How Does a Remortgage Calculator Work?
Our remortgage calculator uses the standard mortgage repayment formula to work out your monthly payments based on three key factors: your outstanding mortgage balance, the interest rate, and the remaining term of your mortgage.
When you adjust any of these inputs, the calculator instantly recalculates your monthly payment and shows you the total interest you'll pay and the total amount repayable over the life of the mortgage. The chart shows how your balance reduces over time — helping you visualise how different rates or terms change the picture.
What Affects Your Monthly Mortgage Payment?
Three main factors determine what you pay each month:
- Interest rate — even a small rate reduction can save you hundreds of pounds per year.
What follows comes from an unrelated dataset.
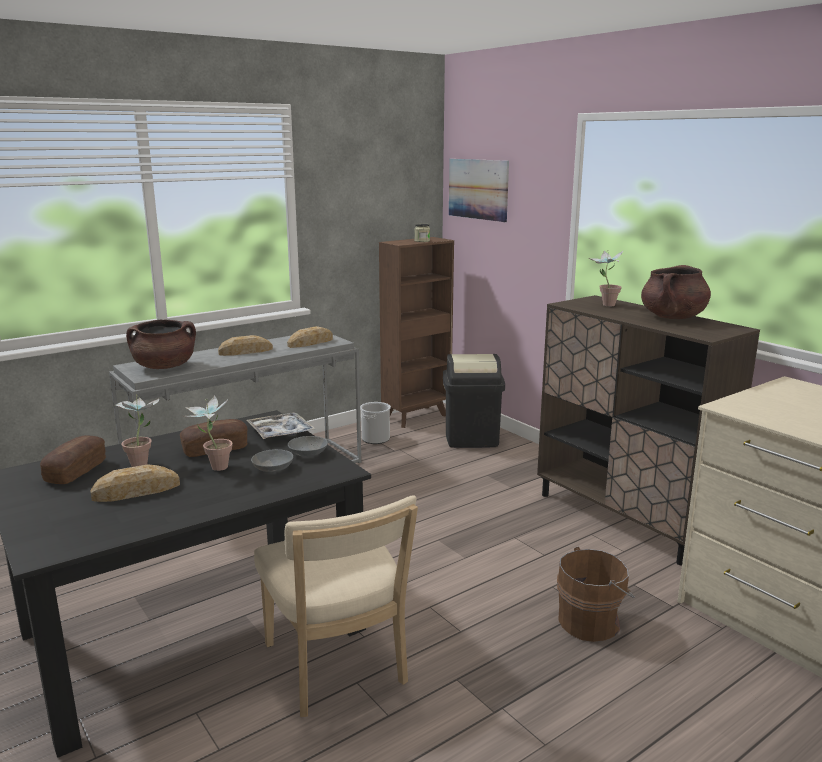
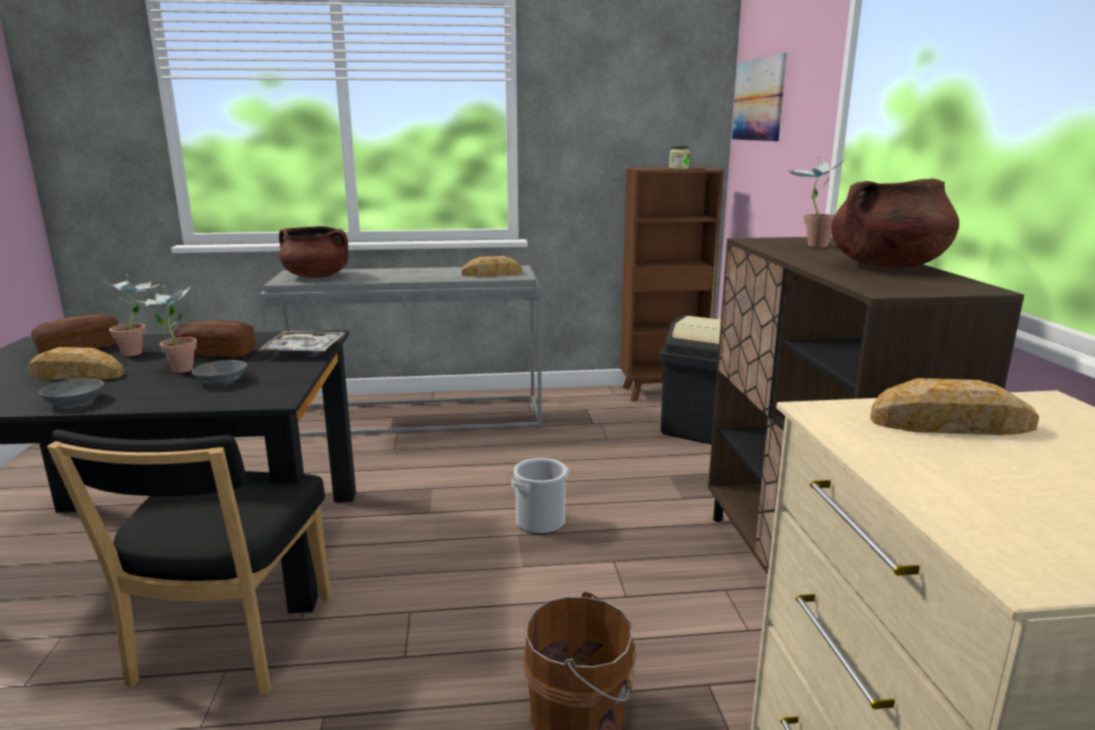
camera: 30 degrees right, 0 degrees up
bread [218,335,273,356] -> bread moved to [870,378,1039,435]
beige chair [254,495,418,717] -> black chair [47,429,331,696]
grey bowl [288,436,328,457] -> grey bowl moved to [39,379,104,406]
bucket [360,402,391,444] -> bucket moved to [511,458,569,534]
Dropping from 5% to 4% on a £200,000 mortgage saves around £120 per month
- Loan amount — the more you borrow, the higher your payments. If you're remortgaging, this is your outstanding balance
- Mortgage term — a longer term means lower monthly payments but more interest paid overall. A shorter term costs more per month but saves thousands in interest
When Should You Use a Remortgage Calculator?
Use our calculator when your fixed-rate deal is approaching its end, when you're on your lender's SVR and want to see how much you could save, or when you're considering changing your mortgage term. It's also useful for comparing what a rate rise or fall would mean for your payments.
The comparison feature is particularly helpful — toggle it on to see exactly how much you'd save by switching from your current rate to a new deal.
Important: This calculator provides estimates for illustrative purposes only. Your actual rate and monthly payments will depend on your individual circumstances, credit history, and the lender's criteria. Your home may be repossessed if you do not keep up repayments on your mortgage.